Something Is Happening Up Here

car on street in the evening

For a long time, the Pacific Northwest had a strange relationship with its own image on screen. Moviemakers would set stories here, featuring rain-soaked streets, Douglas firs, and that flat gray winter light that makes everything look like the establishing shot of a thoughtful independent movie. Then they would go shoot them in Vancouver, B.C. because the crews were there and the incentives were better and honestly it just kind of worked. Locals developed a game: is that actually Seattle, or is that a parking garage in Burnaby?

It was always a parking garage in Burnaby.

That’s starting to change. And we think it’s worth paying attention to.

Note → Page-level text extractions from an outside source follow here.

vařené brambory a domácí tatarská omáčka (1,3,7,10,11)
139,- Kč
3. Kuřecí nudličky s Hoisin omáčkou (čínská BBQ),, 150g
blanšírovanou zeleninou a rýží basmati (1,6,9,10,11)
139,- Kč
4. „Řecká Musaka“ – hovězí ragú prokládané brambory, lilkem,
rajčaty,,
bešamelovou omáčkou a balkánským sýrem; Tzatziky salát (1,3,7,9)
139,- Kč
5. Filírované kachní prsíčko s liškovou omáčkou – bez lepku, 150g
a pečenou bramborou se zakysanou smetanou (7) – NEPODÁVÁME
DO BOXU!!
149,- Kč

In 2022, Washington state more than quadrupled its annual movie incentive funding, moving from $3.5 million to $15 million. That’s not a rounding error. That’s a state saying, out loud, that they would like movies to be made here now. Updates in 2025 expanded things further by pulling in commercial productions too, because apparently Washington decided it was done deferring to British Columbia about all of this.

The results have been slow but real. Train Dreams, the Denis Johnson novella adaptation starring William H. Macy, was originally being developed for production in Europe. Then the moviemakers visited Washington and discovered it looked exactly like the place where the story is set. Since it is the place where the story is set, they made the somewhat startling creative choice to just movie it there. It hit Netflix in late 2025 to strong reviews. Patient, serious, and visually careful, it is the kind of movie people still bring up a decade later. It is not the George Clooney movie; it is the other kind. That’s what Washington is going after, and it turns out that’s a real lane.


Oregon’s been quieter about it, but the creative infrastructure is real. It’s been building for decades in the way important things in Oregon tend to build, with no fanfare in the rain until suddenly it exists.

The coast is its own story. Astoria and the surrounding area have shown up in some genuinely enduring movies like The GooniesKindergarten Cop, and Free Willy. This is mostly because the landscape does extraordinary things on camera without being asked. The cliffs, the river, and the light all behave like they have been scouted. They haven’t been scouted; they are just like this.

What’s been missing is an ecosystem. Trained crew. A local culture that takes its own stories seriously. Someone willing to connect the dots between education, exhibition, and actual support for the people making things here. We think that’s a gap worth filling. (We also think we know who should fill it, and we’re working up to that.)


Across the region, a real network of festivals has been building something. Seattle’s Local Sightings has been running for 28 years through Northwest Movie Forum, and smaller festivals celebrating shorts, animation, and experimental work have been doing the same at a more intimate scale. At their best, these events aren’t just screenings. They introduce moviemakers to each other. They make work visible that might otherwise live on a hard drive and a wish.

Astoria Picture Show is going to be part of this. The festival, the Film School with Clatsop Community College, and the future project support piece are all aimed at the same thing. They are creating conditions where someone with a story to tell about this place can actually tell it and find people willing to show up and watch.

The Pacific Northwest has been standing in for everywhere else for long enough. It’s a genuinely interesting place with genuinely interesting people living genuinely interesting lives in it.

Someone should make some movies about that.